Cuando Adolf Hitler cumplió 53 años, el 20 de abril de 1942, las fuerzas de las SS del campo de concentración de Mauthausen, en Austria, decidieron ofrecerle un regalo especial: eligieron al azar a 300 prisioneros y les asesinaron, uno tras otro, de un balazo en la nuca.
Los detalles del macabro regalo de cumpleaños y el nombre de las víctimas fueron registrados minuciosamente en el llamado 'Totenbuch' (El libro de la muerte) del campo ubicado en las cercanías de Linz. Desde ayer, el volumen y otros 47 millones de documentos que contienen informaciones sobre los sufrimientos de las victimas del régimen nazi podrán ser consultados por historiadores y periodistas, interesados en conocer detalles sobre el capitulo más oscuro de la historia germana: la eliminación de la población judía y el exterminio de otros grupos sociales, como homosexuales, gitanos y minusválidos.
El llamado Archivo del Holocausto fue creado en 1946 en la ciudad germana de Bad Arolsen gracias a la iniciativa del Servicio Internacional de Rastreo (ITS), que se propuso, inmediatamente después del fin de la guerra, reunir bajo un mismo techo toda la documentación hallada por las tropas aliadas en los campos de exterminio y en los archivos nazis.
La eficiente burocracia del régimen hitleriano consignó, a lo largo de la guerra, los nombres de unas diecisiete millones de personas que murieron en los campos de concentración, pero también el de los supervivientes y de los que fueron obligados a trabajar como esclavos en tareas agrícolas y fábricas en Alemania.
'Lista de Schindler'
El gigantesco archivo de Bad Arolsen también alberga la famosa 'lista de Schindler', anotaciones de la Gestapo, informaciones sobre experimentos médicos llevados a cabo con los presos y el itinerario de los trenes de la muerte.
Durante 61 años, estos datos sólo podían ser consultados bajo la premisa de 'objetivos humanitarios' por los familiares de las víctimas. Aunque el archivo quedó bajo la tutela de un grupo de once países (Alemania, Francia, Reino Unido, Italia, Grecia, Estados Unidos, Polonia, Israel, Holanda, Bélgica y Luxemburgo), el Gobierno de Berlín se negó sistemáticamente a abrirlo a investigadores, historiadores o periodistas con un argumento poco convincente: proteger la privacidad de los muertos y sus parientes.
El tiempo, la presión de la comunidad judía y del periódico 'The New York Times', que exigió que toda la información fuera digitalizada y ofrecida a través de Internet, terminó por doblegar la resistencia alemana. Hace un mes, la ministra de Justicia, Brigitte Zypries, anunció en Nueva York que el Ejecutivo germano había decidido levantar sus objeciones y que estaba dispuesto a abrir las puertas del famoso archivo. La decisión final fue adoptada el martes en Luxemburgo por los representantes de las once naciones responsables del legado. El compromiso entrará en vigor en el marco de una ceremonia oficial que tendrá lugar en Berlín y para la que aún no hay fecha.

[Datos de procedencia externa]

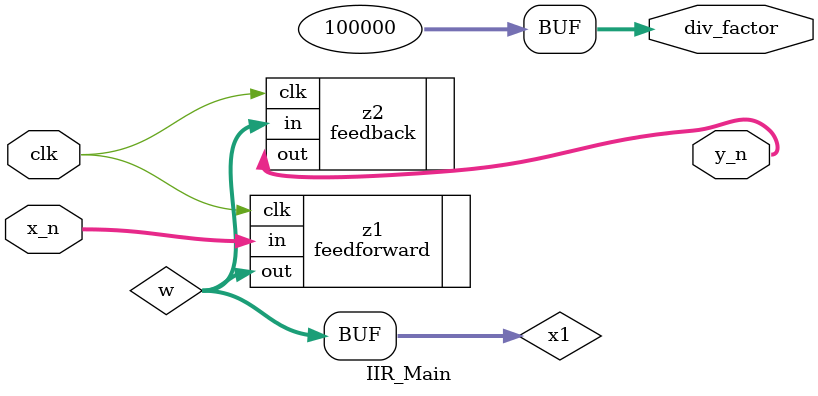
<source format=v>
`timescale 1ns / 1ps



module IIR_Main(x_n,y_n,clk,div_factor);
input [0:31]x_n;
output [0:31] y_n;
output [0:31] div_factor;
assign div_factor=100000;
wire w2;
input clk;
wire [0:31] w;
reg [0:31] x1=32'b0;
feedforward z1 (.in(x_n),.out(w),.clk(clk));
always @(w) x1=w;
feedback z2 (.in(x1),.out(y_n),.clk(clk));
endmodule

</source>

«Es una gran noticia», señaló la directora del centro de documentación del campo de concentración de Dachau, Barbara Diestel. «La decisión echa por tierra un argumento que nunca fue muy convincente y ayudará a disparar la duda que aún existe sobre la supuesta existencia de datos de políticos franceses que colaboraron con el régimen», añadió.